Numerical verification of a two-layer Boussinesq-type model for surface gravity wave evolution

Abstract A vertical two-dimensional numerical model is developed to demonstrate the application potential of the recently proposed two-layer Boussinesq-type equations, which have been theoretically shown to exhibit high accuracy in both linear and nonlinear properties, by the authors (Liu and Fang, 2016). Numerical implementation is established on a regular uniform grid, combined with finite differencing of the spatial derivatives and a composite fourth-order Adams–Bashforth–Moulton time integration.
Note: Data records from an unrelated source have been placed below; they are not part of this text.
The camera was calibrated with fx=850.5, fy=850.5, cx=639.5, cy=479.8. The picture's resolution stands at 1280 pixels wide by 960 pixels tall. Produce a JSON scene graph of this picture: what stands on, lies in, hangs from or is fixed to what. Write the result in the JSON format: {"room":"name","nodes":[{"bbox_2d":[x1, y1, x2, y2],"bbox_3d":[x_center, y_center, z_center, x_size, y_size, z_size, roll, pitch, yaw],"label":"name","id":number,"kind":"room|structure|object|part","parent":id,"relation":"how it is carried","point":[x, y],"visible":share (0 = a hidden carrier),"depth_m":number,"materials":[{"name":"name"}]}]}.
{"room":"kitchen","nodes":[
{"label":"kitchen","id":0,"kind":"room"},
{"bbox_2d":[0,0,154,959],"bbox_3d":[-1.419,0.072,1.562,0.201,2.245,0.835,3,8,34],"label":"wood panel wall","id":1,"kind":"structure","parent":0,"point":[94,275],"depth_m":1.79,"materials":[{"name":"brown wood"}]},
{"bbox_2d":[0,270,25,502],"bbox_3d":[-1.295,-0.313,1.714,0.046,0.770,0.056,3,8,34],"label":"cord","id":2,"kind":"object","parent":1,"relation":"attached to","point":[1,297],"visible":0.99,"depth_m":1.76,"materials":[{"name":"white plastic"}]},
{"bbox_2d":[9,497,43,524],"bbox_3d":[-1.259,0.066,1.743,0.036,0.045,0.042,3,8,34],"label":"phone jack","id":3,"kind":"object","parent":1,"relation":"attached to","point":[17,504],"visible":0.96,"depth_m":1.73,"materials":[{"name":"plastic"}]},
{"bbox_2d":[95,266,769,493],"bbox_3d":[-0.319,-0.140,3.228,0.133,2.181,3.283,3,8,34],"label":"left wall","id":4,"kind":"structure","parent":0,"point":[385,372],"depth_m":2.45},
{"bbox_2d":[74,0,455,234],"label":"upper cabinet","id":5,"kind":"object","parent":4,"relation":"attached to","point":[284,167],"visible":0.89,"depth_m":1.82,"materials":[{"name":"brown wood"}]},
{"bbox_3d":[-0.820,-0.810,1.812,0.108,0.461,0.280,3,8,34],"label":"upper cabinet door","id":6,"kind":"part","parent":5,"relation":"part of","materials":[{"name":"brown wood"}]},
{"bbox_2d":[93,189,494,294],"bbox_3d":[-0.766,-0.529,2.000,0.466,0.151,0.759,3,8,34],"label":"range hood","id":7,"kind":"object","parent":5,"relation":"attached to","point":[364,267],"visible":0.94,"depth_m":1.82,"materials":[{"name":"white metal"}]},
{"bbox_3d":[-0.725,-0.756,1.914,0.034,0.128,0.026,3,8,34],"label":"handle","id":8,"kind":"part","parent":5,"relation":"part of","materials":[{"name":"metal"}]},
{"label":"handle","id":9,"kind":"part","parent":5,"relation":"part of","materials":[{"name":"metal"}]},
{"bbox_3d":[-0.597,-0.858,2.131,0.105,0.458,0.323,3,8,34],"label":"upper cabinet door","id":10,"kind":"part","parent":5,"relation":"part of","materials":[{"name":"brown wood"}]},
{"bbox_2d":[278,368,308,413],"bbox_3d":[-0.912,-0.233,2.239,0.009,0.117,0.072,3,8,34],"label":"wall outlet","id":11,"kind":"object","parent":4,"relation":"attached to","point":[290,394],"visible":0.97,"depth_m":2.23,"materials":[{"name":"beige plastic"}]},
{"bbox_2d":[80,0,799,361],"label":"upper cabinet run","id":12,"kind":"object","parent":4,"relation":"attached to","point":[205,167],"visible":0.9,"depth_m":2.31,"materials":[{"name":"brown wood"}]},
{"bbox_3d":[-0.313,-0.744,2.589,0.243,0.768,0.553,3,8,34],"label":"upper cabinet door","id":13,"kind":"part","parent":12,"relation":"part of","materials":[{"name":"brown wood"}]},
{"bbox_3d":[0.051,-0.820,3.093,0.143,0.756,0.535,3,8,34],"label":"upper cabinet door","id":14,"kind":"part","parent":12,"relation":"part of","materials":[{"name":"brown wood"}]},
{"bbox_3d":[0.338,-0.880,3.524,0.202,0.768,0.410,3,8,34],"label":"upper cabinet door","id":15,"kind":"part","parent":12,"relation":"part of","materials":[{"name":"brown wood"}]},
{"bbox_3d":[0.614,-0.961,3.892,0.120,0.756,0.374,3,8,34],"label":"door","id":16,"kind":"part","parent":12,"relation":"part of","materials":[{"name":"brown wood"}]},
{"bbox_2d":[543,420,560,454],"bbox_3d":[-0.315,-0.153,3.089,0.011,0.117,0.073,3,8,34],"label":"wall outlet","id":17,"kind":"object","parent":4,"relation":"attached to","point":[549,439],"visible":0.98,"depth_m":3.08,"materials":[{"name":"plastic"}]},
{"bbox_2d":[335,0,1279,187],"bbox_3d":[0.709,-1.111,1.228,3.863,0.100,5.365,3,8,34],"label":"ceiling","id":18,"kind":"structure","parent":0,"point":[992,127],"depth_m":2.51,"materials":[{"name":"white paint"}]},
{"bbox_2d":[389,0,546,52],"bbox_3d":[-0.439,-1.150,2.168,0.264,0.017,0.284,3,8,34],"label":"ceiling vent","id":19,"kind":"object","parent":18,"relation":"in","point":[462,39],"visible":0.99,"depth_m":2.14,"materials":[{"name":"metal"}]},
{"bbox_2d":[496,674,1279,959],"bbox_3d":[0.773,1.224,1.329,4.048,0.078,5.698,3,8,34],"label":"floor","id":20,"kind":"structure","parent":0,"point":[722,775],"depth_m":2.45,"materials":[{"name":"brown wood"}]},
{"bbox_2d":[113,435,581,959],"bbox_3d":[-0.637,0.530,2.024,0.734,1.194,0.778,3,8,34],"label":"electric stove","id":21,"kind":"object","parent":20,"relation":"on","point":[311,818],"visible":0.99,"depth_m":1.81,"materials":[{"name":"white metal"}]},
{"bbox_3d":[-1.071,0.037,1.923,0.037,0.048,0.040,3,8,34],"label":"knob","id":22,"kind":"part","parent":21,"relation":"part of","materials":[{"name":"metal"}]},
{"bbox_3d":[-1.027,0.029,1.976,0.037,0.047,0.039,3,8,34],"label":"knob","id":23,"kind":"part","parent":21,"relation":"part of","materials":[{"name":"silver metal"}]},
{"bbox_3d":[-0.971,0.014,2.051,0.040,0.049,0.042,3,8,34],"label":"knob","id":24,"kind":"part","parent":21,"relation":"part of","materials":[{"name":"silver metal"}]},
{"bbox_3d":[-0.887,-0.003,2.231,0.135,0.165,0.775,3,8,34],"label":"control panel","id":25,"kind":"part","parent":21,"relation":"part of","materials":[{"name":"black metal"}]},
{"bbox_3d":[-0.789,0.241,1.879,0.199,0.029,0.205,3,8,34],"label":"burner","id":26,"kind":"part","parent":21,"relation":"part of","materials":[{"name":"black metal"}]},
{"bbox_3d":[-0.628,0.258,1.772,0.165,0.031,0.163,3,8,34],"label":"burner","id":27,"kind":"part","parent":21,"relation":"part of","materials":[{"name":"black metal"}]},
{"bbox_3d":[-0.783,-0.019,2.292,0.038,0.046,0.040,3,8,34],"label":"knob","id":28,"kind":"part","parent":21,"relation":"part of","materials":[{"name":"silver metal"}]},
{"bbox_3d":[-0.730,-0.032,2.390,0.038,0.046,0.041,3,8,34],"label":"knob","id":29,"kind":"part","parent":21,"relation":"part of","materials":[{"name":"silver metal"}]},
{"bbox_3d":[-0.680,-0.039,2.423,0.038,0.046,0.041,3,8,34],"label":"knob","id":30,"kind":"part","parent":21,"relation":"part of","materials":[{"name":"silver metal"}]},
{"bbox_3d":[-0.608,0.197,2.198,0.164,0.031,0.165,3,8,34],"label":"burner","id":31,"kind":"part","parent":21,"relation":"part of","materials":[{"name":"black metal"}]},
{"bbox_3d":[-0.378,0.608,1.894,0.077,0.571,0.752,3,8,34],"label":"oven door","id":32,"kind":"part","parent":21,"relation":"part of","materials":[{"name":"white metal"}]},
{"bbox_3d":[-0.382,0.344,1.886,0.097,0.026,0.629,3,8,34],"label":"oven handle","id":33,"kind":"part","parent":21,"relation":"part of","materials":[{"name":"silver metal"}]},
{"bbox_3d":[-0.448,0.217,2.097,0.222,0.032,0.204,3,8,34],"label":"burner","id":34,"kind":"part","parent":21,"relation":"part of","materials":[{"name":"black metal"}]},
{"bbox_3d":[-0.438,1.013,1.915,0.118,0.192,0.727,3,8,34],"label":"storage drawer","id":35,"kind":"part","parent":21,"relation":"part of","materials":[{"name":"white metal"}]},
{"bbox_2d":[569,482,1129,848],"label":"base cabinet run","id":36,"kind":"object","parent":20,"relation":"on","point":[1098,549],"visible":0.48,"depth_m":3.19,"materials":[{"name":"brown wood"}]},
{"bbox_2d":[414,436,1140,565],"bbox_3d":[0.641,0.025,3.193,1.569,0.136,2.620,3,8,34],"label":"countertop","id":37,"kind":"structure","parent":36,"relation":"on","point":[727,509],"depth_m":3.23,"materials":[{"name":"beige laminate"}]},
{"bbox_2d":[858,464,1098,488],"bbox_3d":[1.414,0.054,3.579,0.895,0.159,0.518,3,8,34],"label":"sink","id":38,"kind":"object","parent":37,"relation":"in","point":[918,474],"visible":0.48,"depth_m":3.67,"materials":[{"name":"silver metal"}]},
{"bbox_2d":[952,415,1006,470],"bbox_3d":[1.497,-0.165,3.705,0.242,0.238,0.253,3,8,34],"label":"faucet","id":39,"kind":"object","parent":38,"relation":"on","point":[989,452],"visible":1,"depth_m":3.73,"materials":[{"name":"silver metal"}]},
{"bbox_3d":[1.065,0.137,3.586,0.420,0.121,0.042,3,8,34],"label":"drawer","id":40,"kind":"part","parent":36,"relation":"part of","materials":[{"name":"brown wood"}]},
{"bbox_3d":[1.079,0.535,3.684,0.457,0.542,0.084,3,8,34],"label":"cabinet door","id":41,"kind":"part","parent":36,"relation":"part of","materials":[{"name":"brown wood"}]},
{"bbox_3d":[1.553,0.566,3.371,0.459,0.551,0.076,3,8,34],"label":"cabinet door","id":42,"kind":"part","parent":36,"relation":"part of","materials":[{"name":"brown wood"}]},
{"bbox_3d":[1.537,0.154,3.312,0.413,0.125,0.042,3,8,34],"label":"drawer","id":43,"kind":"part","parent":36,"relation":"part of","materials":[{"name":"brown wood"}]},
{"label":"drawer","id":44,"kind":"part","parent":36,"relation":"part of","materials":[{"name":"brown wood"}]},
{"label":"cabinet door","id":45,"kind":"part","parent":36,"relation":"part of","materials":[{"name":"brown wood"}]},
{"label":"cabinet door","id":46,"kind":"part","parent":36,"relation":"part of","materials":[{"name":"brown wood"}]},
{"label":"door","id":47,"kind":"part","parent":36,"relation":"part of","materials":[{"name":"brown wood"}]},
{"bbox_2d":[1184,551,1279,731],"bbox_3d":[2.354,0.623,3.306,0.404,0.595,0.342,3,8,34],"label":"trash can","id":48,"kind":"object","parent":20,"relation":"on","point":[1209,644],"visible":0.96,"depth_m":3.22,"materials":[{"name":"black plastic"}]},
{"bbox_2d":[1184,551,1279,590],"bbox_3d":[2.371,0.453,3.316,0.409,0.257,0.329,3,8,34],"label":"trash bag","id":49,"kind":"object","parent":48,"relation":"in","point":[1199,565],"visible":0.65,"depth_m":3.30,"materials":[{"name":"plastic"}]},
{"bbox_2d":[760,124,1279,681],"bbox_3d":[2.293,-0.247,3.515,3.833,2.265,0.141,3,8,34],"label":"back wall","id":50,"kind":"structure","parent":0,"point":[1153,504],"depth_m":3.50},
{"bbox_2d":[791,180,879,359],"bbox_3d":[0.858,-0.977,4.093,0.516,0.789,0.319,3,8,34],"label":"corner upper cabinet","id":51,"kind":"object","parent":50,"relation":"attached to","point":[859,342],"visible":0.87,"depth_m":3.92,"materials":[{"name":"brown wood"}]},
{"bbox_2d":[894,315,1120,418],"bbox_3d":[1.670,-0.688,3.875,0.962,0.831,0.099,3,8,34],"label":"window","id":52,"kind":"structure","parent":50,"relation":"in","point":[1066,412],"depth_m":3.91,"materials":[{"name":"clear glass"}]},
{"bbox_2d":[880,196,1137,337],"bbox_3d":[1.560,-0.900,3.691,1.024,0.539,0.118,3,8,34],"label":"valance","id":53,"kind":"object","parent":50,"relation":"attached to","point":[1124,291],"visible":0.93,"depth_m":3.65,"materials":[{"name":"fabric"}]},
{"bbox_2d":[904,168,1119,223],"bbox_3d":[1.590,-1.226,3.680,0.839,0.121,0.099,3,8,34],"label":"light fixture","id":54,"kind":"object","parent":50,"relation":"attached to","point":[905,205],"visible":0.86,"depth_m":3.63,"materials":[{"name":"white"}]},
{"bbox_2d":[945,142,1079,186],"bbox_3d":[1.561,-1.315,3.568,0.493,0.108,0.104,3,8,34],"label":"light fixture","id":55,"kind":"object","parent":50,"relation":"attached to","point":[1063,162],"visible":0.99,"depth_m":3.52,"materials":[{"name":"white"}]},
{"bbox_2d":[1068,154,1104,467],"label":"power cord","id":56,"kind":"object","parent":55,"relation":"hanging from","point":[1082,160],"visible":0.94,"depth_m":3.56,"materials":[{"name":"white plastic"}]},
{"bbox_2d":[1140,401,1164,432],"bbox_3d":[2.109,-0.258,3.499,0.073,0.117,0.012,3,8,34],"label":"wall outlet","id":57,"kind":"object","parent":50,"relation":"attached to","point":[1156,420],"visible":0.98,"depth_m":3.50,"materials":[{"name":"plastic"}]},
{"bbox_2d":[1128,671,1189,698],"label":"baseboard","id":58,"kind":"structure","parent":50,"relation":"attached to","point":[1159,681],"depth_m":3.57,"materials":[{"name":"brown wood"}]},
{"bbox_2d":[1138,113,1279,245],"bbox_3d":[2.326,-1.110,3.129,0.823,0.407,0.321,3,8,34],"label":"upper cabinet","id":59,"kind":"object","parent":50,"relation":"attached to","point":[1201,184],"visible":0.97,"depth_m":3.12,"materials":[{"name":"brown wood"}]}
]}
Initially, some idealized numerical experiments are designed to examine the fundamental aspects of the model, including the linear dispersion, linear shoaling gradient and highly nonlinear velocity profile. Next, challenging numerical experiments for the regular wave evolution over a submerged breakwater, bichromatic wave evolution in a long flume and focused wave group evolution in a short flume are carried out. The computed results are consistent with the experimental data. By simulating moderately and highly nonlinear wave propagation in deep water, we further investigate the effect of nonlinear terms in the governing equations on the numerical performance. The numerical test of the evolution process of highly nonlinear regular water waves shows that retaining third-order nonlinear terms in the governing equations can provide more accurate computational results.